Now that the long wait is over and fans can finally bask in the super-sized, superhero brawl that is Captain America: Civil War, some may overlook something really special about this movie.
It has three black superheroes on the front lines.
There's Don Cheadle's War Machine. Chadwick Boseman appears as Marvel's first African superhero, the Black Panther. And Anthony Mackie returns to a Captain America movie as the Falcon, asking Cap if he really wants to resist government control of superheroes.
"I just want to consider all our options," Falcon says in a clip from Civil War that played endlessly in preview trailers and commercials. "Because people that shoot at you usually wind up shooting at me, too."
Given all the criticism recent superhero movies have faced for featuring mostly white males, this may seem like a decisive rebuttal. But Nate Moore, an executive producer of the film, says the lineup of non-white superheroes was a coincidence of storytelling.
"I don't think at any point did we feel, 'Well this is going to seem like a political move on our part, or this is part of a larger trend,'" Moore says. "It's sort of us as people in Hollywood catching up to the images people want to see."
As Moore explains, movies the size of Civil War cost a lot — reported budget, $250 million — and getting Hollywood to believe that movies featuring superheroes of color could be successful on that level has taken time.
Moore says it was his idea to introduce the Falcon as Captain America's best friend and backup in the previous movie, Winter Soldier. He had grown up reading comics featuring the two and always figured it was a natural pairing.
And he says Black Panther debuts in Civil War in a similarly pivotal role. He's the ruler of a super high-tech African nation who stands equal to Iron Man and Captain America. That's a level of independence we haven't seen in black characters from recent big budget superhero movies.
"We kind of think of [Black Panther] as Obama, if Obama was also James Bond," he says, laughing. "He has to lead a country, but also has to be that country's best fighter ... He has to go into real dangerous situations and solve them. He's not just going to do that by punching people in the face. He's going to use political savvy, he's going to be clever, and he's going to be ingenious."
And he's not alone. In fact, 2016 is shaping up to be the Year of the Black Superhero.
Other black or biracial superheroes we'll see in TV and film this year include Will Smith playing Deadshot in the upcoming Suicide Squad movie, Alexandra Shipp as Storm in X-Men: Apocalypse and Mike Colter as Luke Cage in Netflix's TV series of the same name.
Many of these characters could be considered sidekicks or supporting characters, which is often an issue. But there's a Panther movie planned for 2018 and the Cage TV series, placing superheroes of color center stage.
Brian Michael Bendis is a comic book, TV and film writer. He wrote the comic book storyline in which a half-Hispanic, half-black 13-year-old takes over as Spider-Man.
Bendis says it's about time movies and TV shows caught up with the diversity of current comic books.
"It's ridiculous that every superhero [in film] was a white man who is 30 years old," he says. "It's completely unrealistic.
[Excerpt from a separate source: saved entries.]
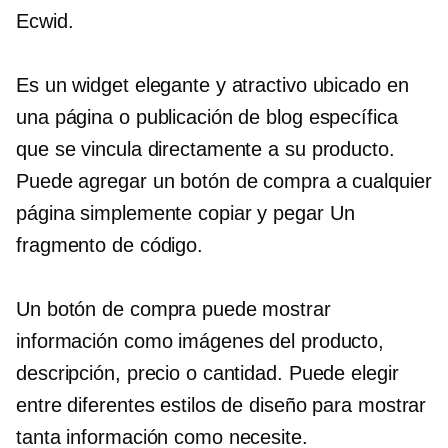
Ecwid.
Es un widget elegante y atractivo ubicado en
una página o publicación de blog específica
que se vincula directamente a su producto.
Puede agregar un botón de compra a cualquier
página simplemente
copiar y pegar
Un
fragmento de código.
Un botón de compra puede mostrar
información como imágenes del producto,
descripción, precio o cantidad. Puede elegir
entre diferentes estilos de diseño para mostrar
tanta información como necesite.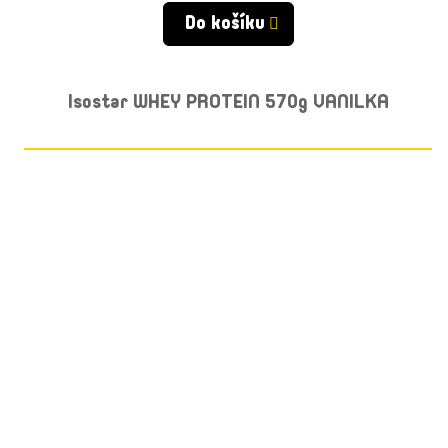
Do košíku
Isostar WHEY PROTEIN 570g VANILKA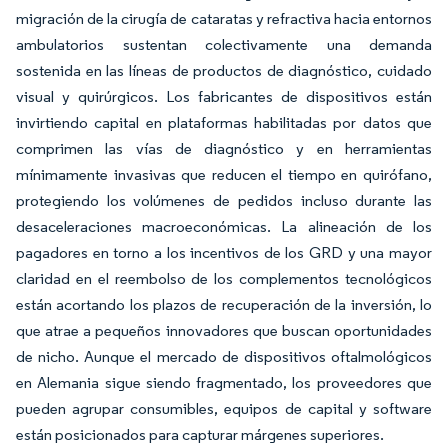
migración de la cirugía de cataratas y refractiva hacia entornos
ambulatorios sustentan colectivamente una demanda
sostenida en las líneas de productos de diagnóstico, cuidado
visual y quirúrgicos. Los fabricantes de dispositivos están
invirtiendo capital en plataformas habilitadas por datos que
comprimen las vías de diagnóstico y en herramientas
mínimamente invasivas que reducen el tiempo en quirófano,
protegiendo los volúmenes de pedidos incluso durante las
desaceleraciones macroeconómicas. La alineación de los
pagadores en torno a los incentivos de los GRD y una mayor
claridad en el reembolso de los complementos tecnológicos
están acortando los plazos de recuperación de la inversión, lo
que atrae a pequeños innovadores que buscan oportunidades
de nicho. Aunque el mercado de dispositivos oftalmológicos
en Alemania sigue siendo fragmentado, los proveedores que
pueden agrupar consumibles, equipos de capital y software
están posicionados para capturar márgenes superiores.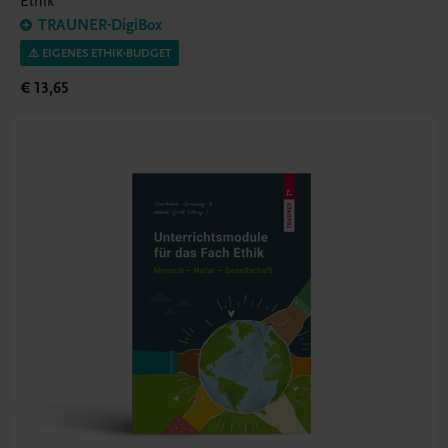
Ethik
TRAUNER-DigiBox
⚠️ EIGENES ETHIK-BUDGET
€ 13,65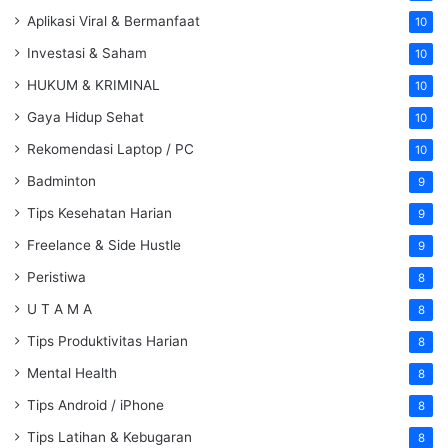
Aplikasi Viral & Bermanfaat
10
Investasi & Saham
10
HUKUM & KRIMINAL
10
Gaya Hidup Sehat
10
Rekomendasi Laptop / PC
10
Badminton
9
Tips Kesehatan Harian
9
Freelance & Side Hustle
9
Peristiwa
8
U T A M A
8
Tips Produktivitas Harian
8
Mental Health
8
Tips Android / iPhone
8
Tips Latihan & Kebugaran
8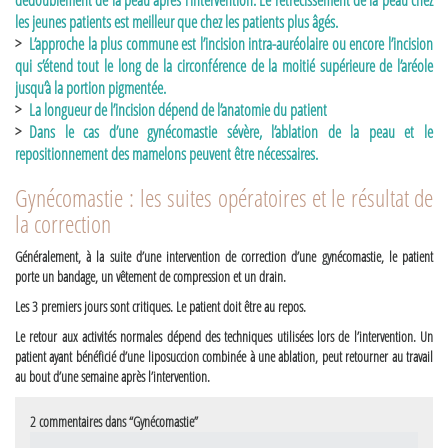
dédoublement de la peau après l’intervention. Le rétrécissement de la peau chez
les jeunes patients est meilleur que chez les patients plus âgés.
L’approche la plus commune est l’incision intra-auréolaire ou encore l’incision
qui s’étend tout le long de la circonférence de la moitié supérieure de l’aréole
jusqu’à la portion pigmentée.
La longueur de l’incision dépend de l’anatomie du patient
Dans le cas d’une gynécomastie sévère, l’ablation de la peau et le
repositionnement des mamelons peuvent être nécessaires.
Gynécomastie : les suites opératoires et le résultat de
la correction
Généralement, à la suite d’une intervention de correction d’une gynécomastie, le patient
porte un bandage, un vêtement de compression et un drain.
Les 3 premiers jours sont critiques. Le patient doit être au repos.
Le retour aux activités normales dépend des techniques utilisées lors de l’intervention. Un
patient ayant bénéficié d’une
liposuccion
combinée à une ablation, peut retourner au travail
au bout d’une semaine après l’intervention.
2 commentaires dans “Gynécomastie”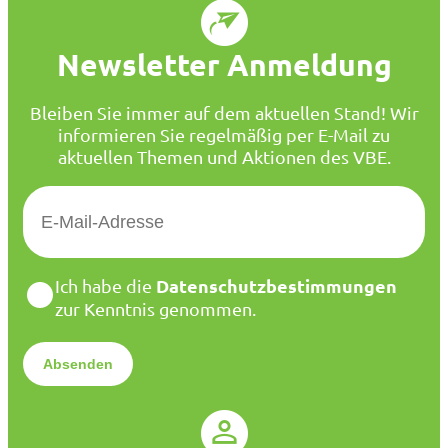
Newsletter Anmeldung
Bleiben Sie immer auf dem aktuellen Stand! Wir
informieren Sie regelmäßig per E-Mail zu
aktuellen Themen und Aktionen des VBE.
E
-
M
a
D
Datenschutzbestimmungen
Ich habe die
i
a
zur Kenntnis genommen.
l
t
*
e
n
s
c
h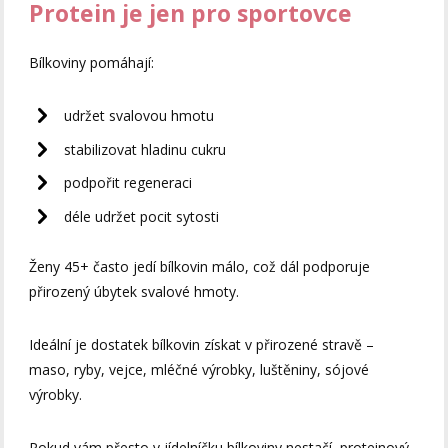
Protein je jen pro sportovce
Bílkoviny pomáhají:
udržet svalovou hmotu
stabilizovat hladinu cukru
podpořit regeneraci
déle udržet pocit sytosti
Ženy 45+ často jedí bílkovin málo, což dál podporuje
přirozený úbytek svalové hmoty.
Ideální je dostatek bílkovin získat v přirozené stravě –
maso, ryby, vejce, mléčné výrobky, luštěniny, sójové
výrobky.
Pokud vám přesto v jídelníčku bílkoviny nestačí, proteinový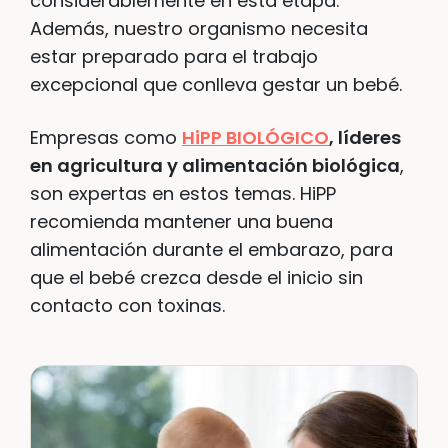
considerablemente en esta etapa.
Además, nuestro organismo necesita
estar preparado para el trabajo
excepcional que conlleva gestar un bebé.
Empresas como
HiPP BIOLÓGICO
, líderes
en agricultura y alimentación biológica
,
son expertas en estos temas. HiPP
recomienda mantener una buena
alimentación durante el embarazo, para
que el bebé crezca desde el inicio sin
contacto con toxinas.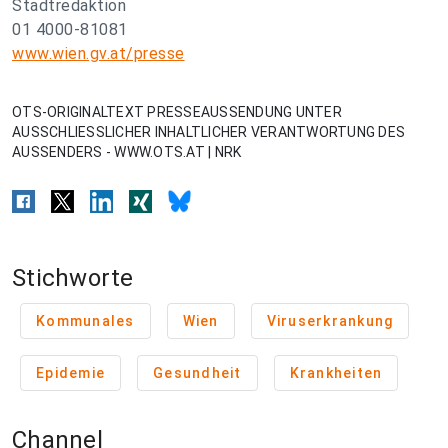
Stadtredaktion
01 4000-81081
www.wien.gv.at/presse
OTS-ORIGINALTEXT PRESSEAUSSENDUNG UNTER
AUSSCHLIESSLICHER INHALTLICHER VERANTWORTUNG DES
AUSSENDERS - WWW.OTS.AT | NRK
Stichworte
Kommunales
Wien
Viruserkrankung
Epidemie
Gesundheit
Krankheiten
Channel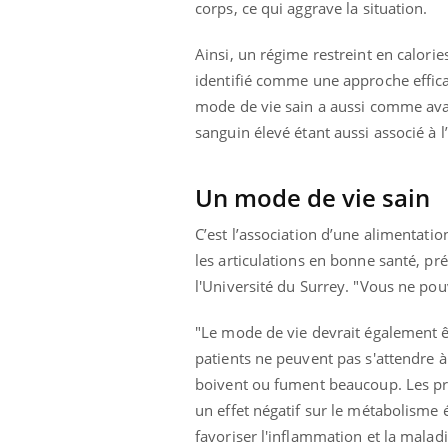
corps, ce qui aggrave la situation.
Ainsi, un régime restreint en calorie
identifié comme une approche efficac
ale : et si on
Eczéma Chronique des Mains : se
Dia
Youtube
You
mode de vie sain a aussi comme avan
ube
Youtube
préparer pour l’été !
Le 
sanguin élevé étant aussi associé à l
 diabète de type 2
L'été arrive… et avec lui, un tout nouveau
nom
ues chez les
rythme de vie ! Vacances, plage, piscine,
diab
ez les soignants.
soleil, activités en plein air… Nos mains
défi
Un mode de vie sain
sont ...
C’est l’association d’une alimentatio
les articulations en bonne santé, pr
l'Université du Surrey. "Vous ne pou
"Le mode de vie devrait également êt
patients ne peuvent pas s'attendre à 
boivent ou fument beaucoup. Les pr
un effet négatif sur le métabolisme
favoriser l'inflammation et la maladi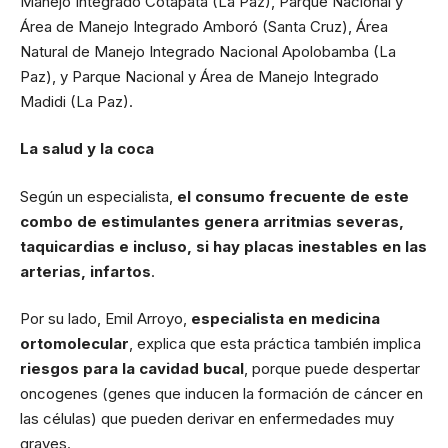
Manejo Integrado Cotapata (La Paz), Parque Nacional y
Área de Manejo Integrado Amboró (Santa Cruz), Área
Natural de Manejo Integrado Nacional Apolobamba (La
Paz), y Parque Nacional y Área de Manejo Integrado
Madidi (La Paz).
La salud y la coca
Según un especialista,
el consumo frecuente de este
combo de estimulantes genera arritmias severas,
taquicardias e incluso, si hay placas inestables en las
arterias, infartos
.
Por su lado, Emil Arroyo,
especialista en medicina
ortomolecular
, explica que esta práctica también implica
riesgos para la cavidad bucal
, porque puede despertar
oncogenes (genes que inducen la formación de cáncer en
las células) que pueden derivar en enfermedades muy
graves.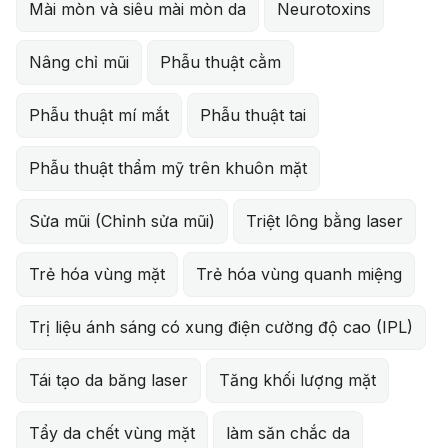
Mài mòn và siêu mài mòn da
Neurotoxins
Nâng chỉ mũi
Phẫu thuật cằm
Phẫu thuật mí mắt
Phẫu thuật tai
Phẫu thuật thẩm mỹ trên khuôn mặt
Sửa mũi (Chỉnh sửa mũi)
Triệt lông bằng laser
Trẻ hóa vùng mặt
Trẻ hóa vùng quanh miệng
Trị liệu ánh sáng có xung điện cường độ cao (IPL)
Tái tạo da băng laser
Tăng khối lượng mặt
Tẩy da chết vùng mặt
làm săn chắc da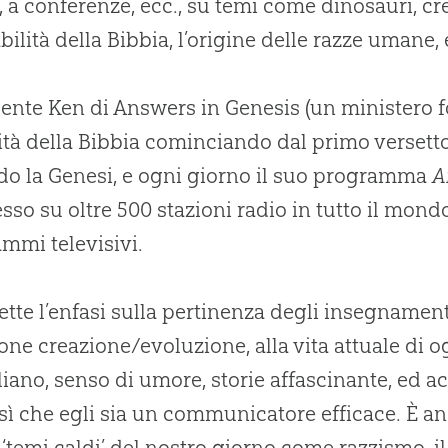
, a conferenze, ecc., su temi come dinosauri, c
abilità della Bibbia, l’origine delle razze umane, 
igente Ken di Answers in Genesis (un ministero 
rità della Bibbia cominciando dal primo versetto)
do la Genesi, e ogni giorno il suo programma
A
sso su oltre 500 stazioni radio in tutto il mond
mmi televisivi.
tte l’enfasi sulla pertinenza degli insegnamenti
one creazione/evoluzione, alla vita attuale di og
liano, senso di umore, storie affascinante, ed ac
sì che egli sia un communicatore efficace. È an
 ‘temi caldi’ del nostro giorno come razzismo, il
It's not the world we live in."
Years ago, the comics industry pushed to diversify characters, fearing comic audiences had become too insular — in danger of becoming mostly the province of 30-something white males.
Bendis said changing the ethnicity of Spider-Man came from a simple question: Does the character really have to be white?
"The kid lives with his aunt ... he's a science nerd ... there's really not a reason that kid should be white," he says. "And it took off. It's quite shocking how eager the fans were for it."
The Black Panther first appeared in comic books in 1966. He was the first black superhero in modern comics, a character who felt like a nod to the civil rights movements of the time.
Luke Cage, who appeared in Marvel Comics six years later, was originally a wrongly-convicted prison inmate given unbreakable skin by an experiment. His style was influenced by blaxploitation films like Shaft and Superfly.
But with a Black Panther movie coming and the Cage series debuting in September, the question remains: How will the characters be reinvented for today's times?
Jamie Broadnax, managing editor of BlackGirlNerds.com, just hopes filmmakers won't repeat the mistake they made when casting light-skinned Halle Berry to play the superhero known as Storm.
In the comics, Storm is the daughter of a princess from Kenya, powerful enough to lead the X-Men. But the X-Men movies have always positioned Berry's Storm as a supporting character hardly reflecting her African heritage.
"Hollywood has a huge colorism problem — huge — especially when it comes to black women," Broadnax says. "And now we're seeing the new [younger] Storm in Apocalypse ... I think she's basically a baby version of Halle Berry... we have another light-skinned Storm."
Hollywood has misfired in the past with superhero films starring black characters, including the last two Blade movies with Wesley Snipes, Shaquille O'Neal in the B-movie Steel and the other superhero role Halle Berry took on — Catwoman.
Still, as increasingly diverse audiences demand superhero films and TV shows that better reflect their world, the pressure will only grow for projects like the Black Panther film and Luke Cage series to deliver high-quality, groundbreaking characters.